**Exercise aim**
Reproduce the agreement excerpt word for word, starting at "8. Assignment. This" up to and including "modification is sought.".

**Reading passage**
┄┄┄┄┄┄┄┄┄┄┄┄┄┄┄┄┄┄┄┄

6. Enforcement. Executive understands that the breach of this Agreement will cause immediate, irreparable, and immeasurable injury to OFFICEMAX, and therefore agrees that in addition to any other rights OFFICEMAX has in order to enforce this Agreement, OFFICEMAX shall be entitled to injunctive relief without bond or other security by any competent court to enjoin and restrain the breach of this Agreement.

7. Employment-at-Will. Executive understands that his/her employment with OFFICEMAX is at-will and that this Agreement does not affect Executive’s employment-at-will status. Executive further acknowledges at any time and for any reason, Executive may resign his/her position or OFFICEMAX may terminate Executive’s employment.

8. Assignment. This Agreement shall be freely assignable by OFFICEMAX.

9. Attorneys’ Fees. In the event OFFICEMAX utilizes the services of in-house or outside attorneys for the purposes of enforcing any of the provisions of this Agreement and prevails on any one or more claim or cause of action, OFFICEMAX shall be entitled to recover its attorneys’ fees, costs, and expenses of such enforcement efforts, in addition to all damages and other remedies recoverable by OFFICEMAX.

10. Survival. Any respective obligations of OFFICEMAX or Executive hereunder which by their nature would continue beyond termination or resignation of Executive’s employment with OFFICEMAX will survive such termination or resignation.

11. Modification. This Agreement may not be modified orally, but only by a writing signed by the party against whom enforcement of any such modification is sought.

┄┄┄┄┄┄┄┄┄┄┄┄┄┄┄┄┄┄┄┄

**Given material**
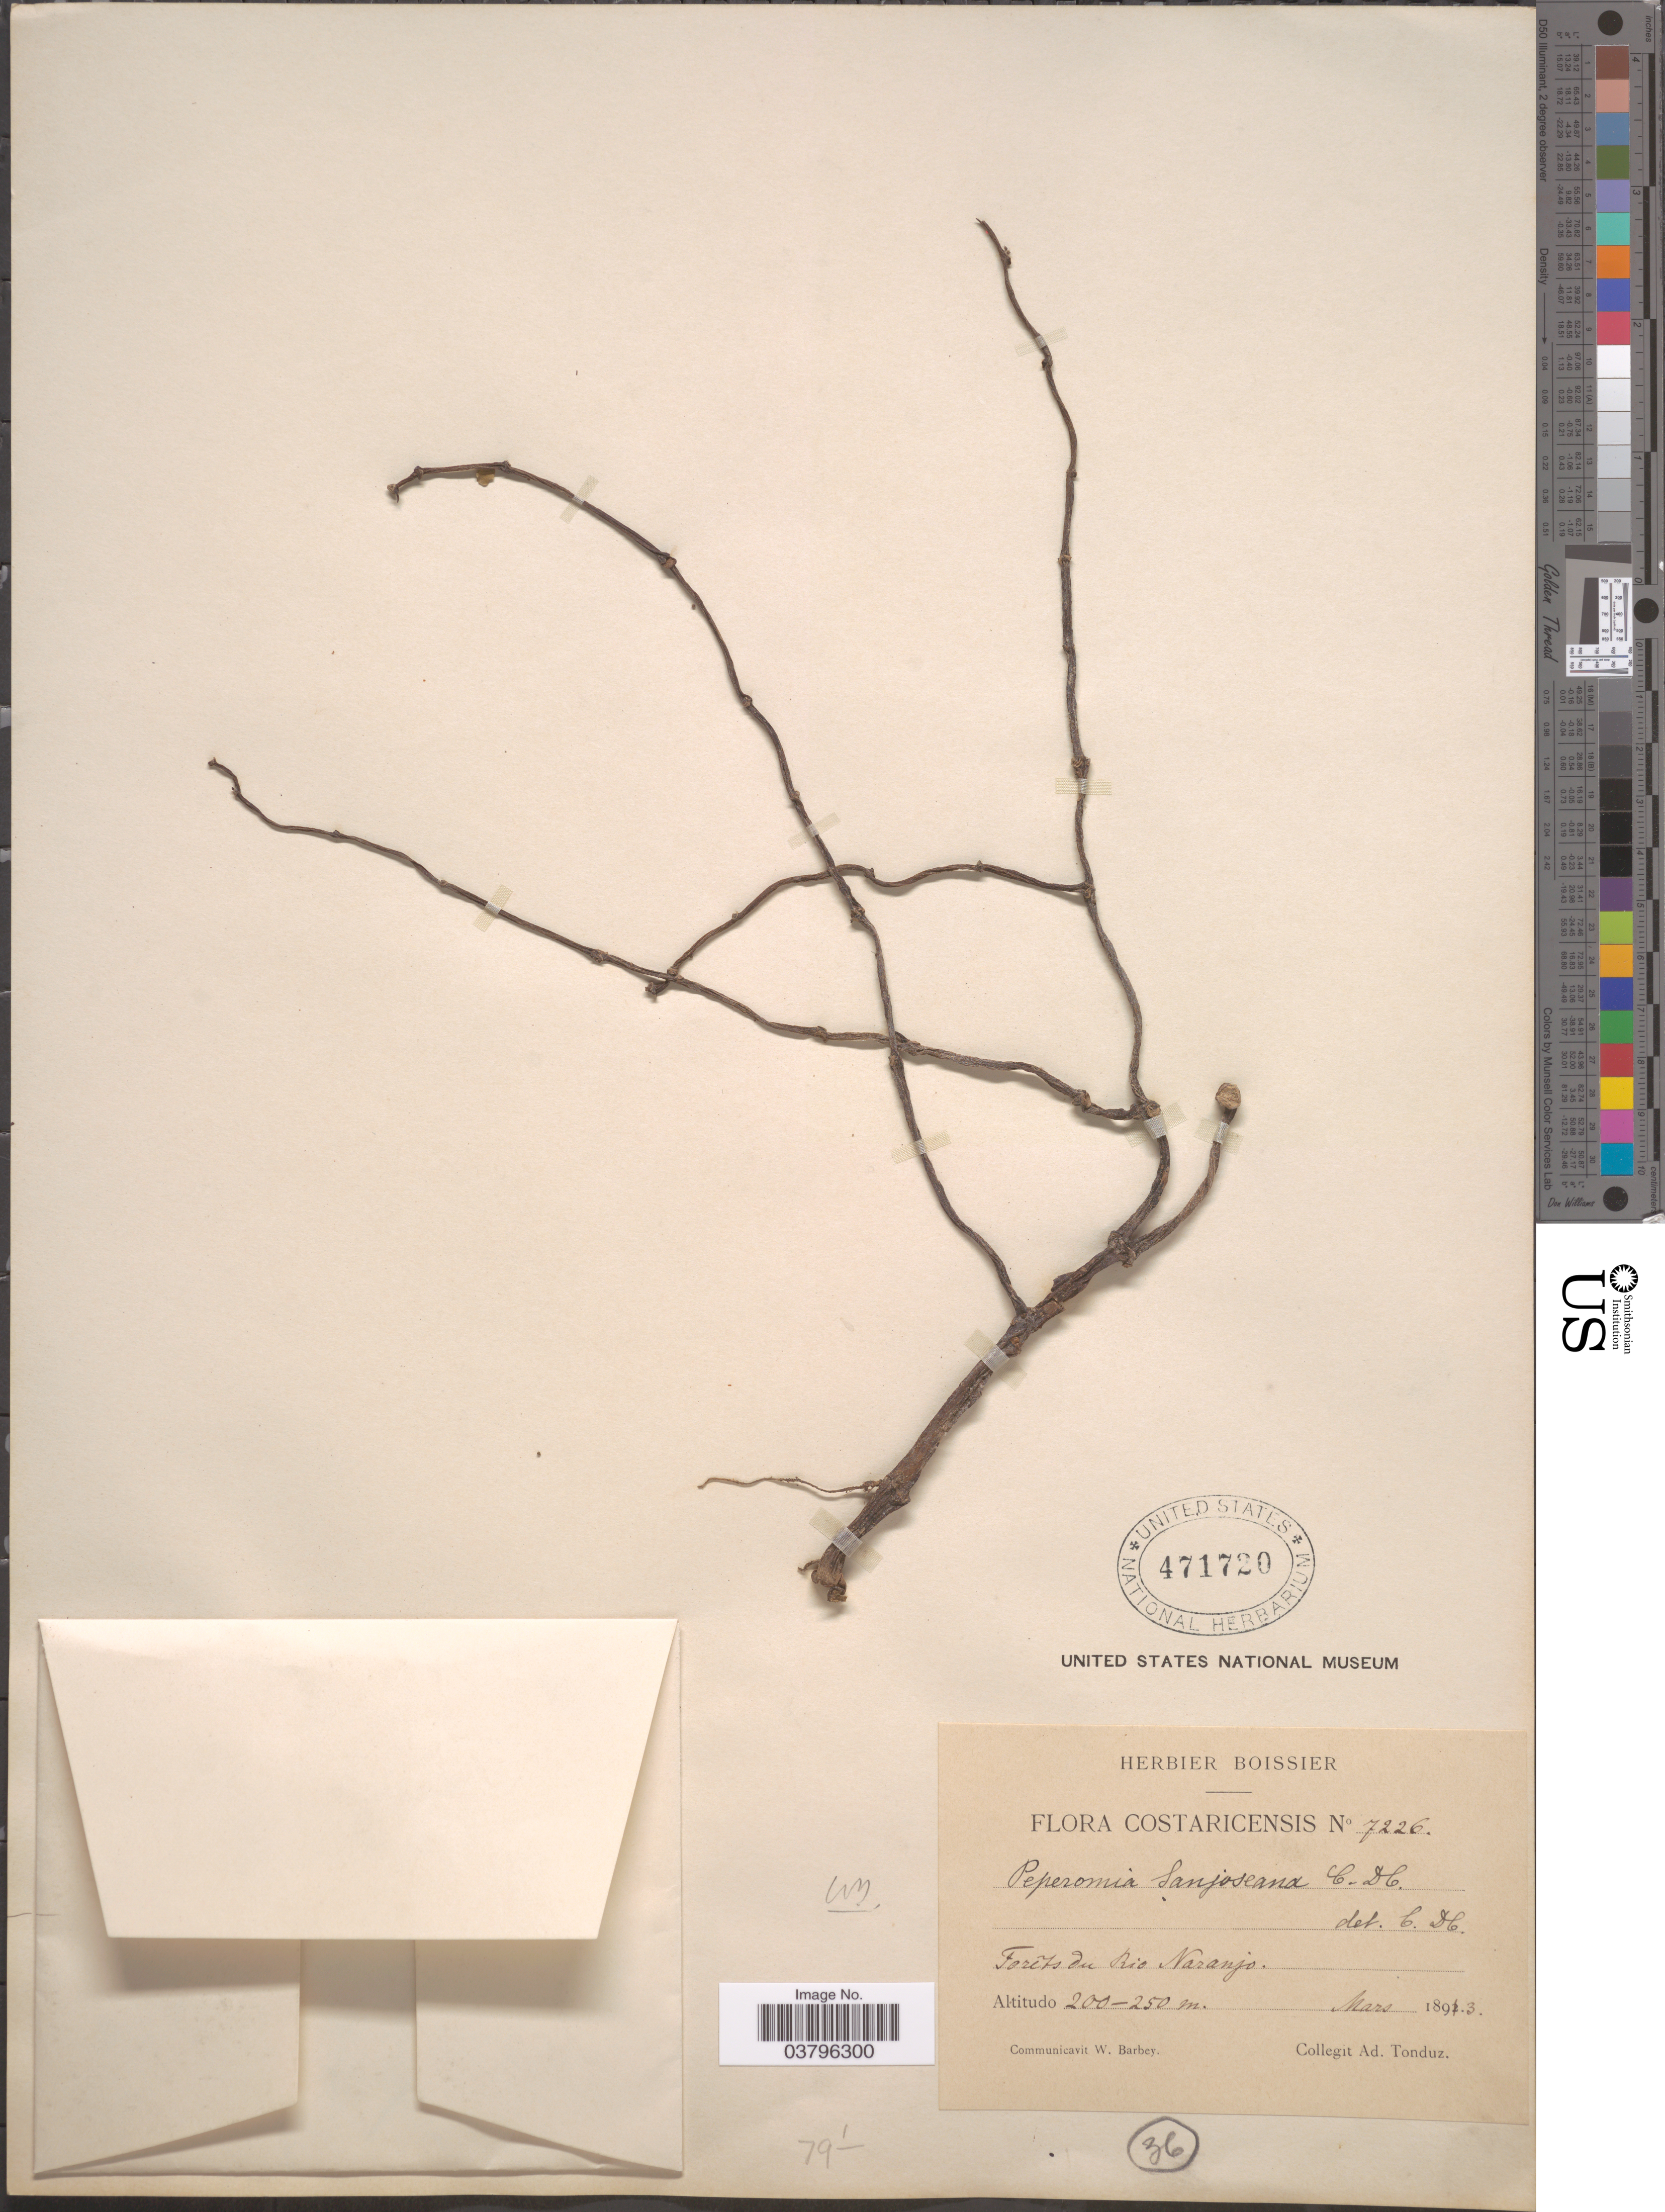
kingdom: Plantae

┄┄┄┄┄┄┄┄┄┄┄┄┄┄┄┄┄┄┄┄

**Response below**
8. Assignment. This Agreement shall be freely assignable by OFFICEMAX.

9. Attorneys’ Fees. In the event OFFICEMAX utilizes the services of in-house or outside attorneys for the purposes of enforcing any of the provisions of this Agreement and prevails on any one or more claim or cause of action, OFFICEMAX shall be entitled to recover its attorneys’ fees, costs, and expenses of such enforcement efforts, in addition to all damages and other remedies recoverable by OFFICEMAX.

10. Survival. Any respective obligations of OFFICEMAX or Executive hereunder which by their nature would continue beyond termination or resignation of Executive’s employment with OFFICEMAX will survive such termination or resignation.

11. Modification. This Agreement may not be modified orally, but only by a writing signed by the party against whom enforcement of any such modification is sought.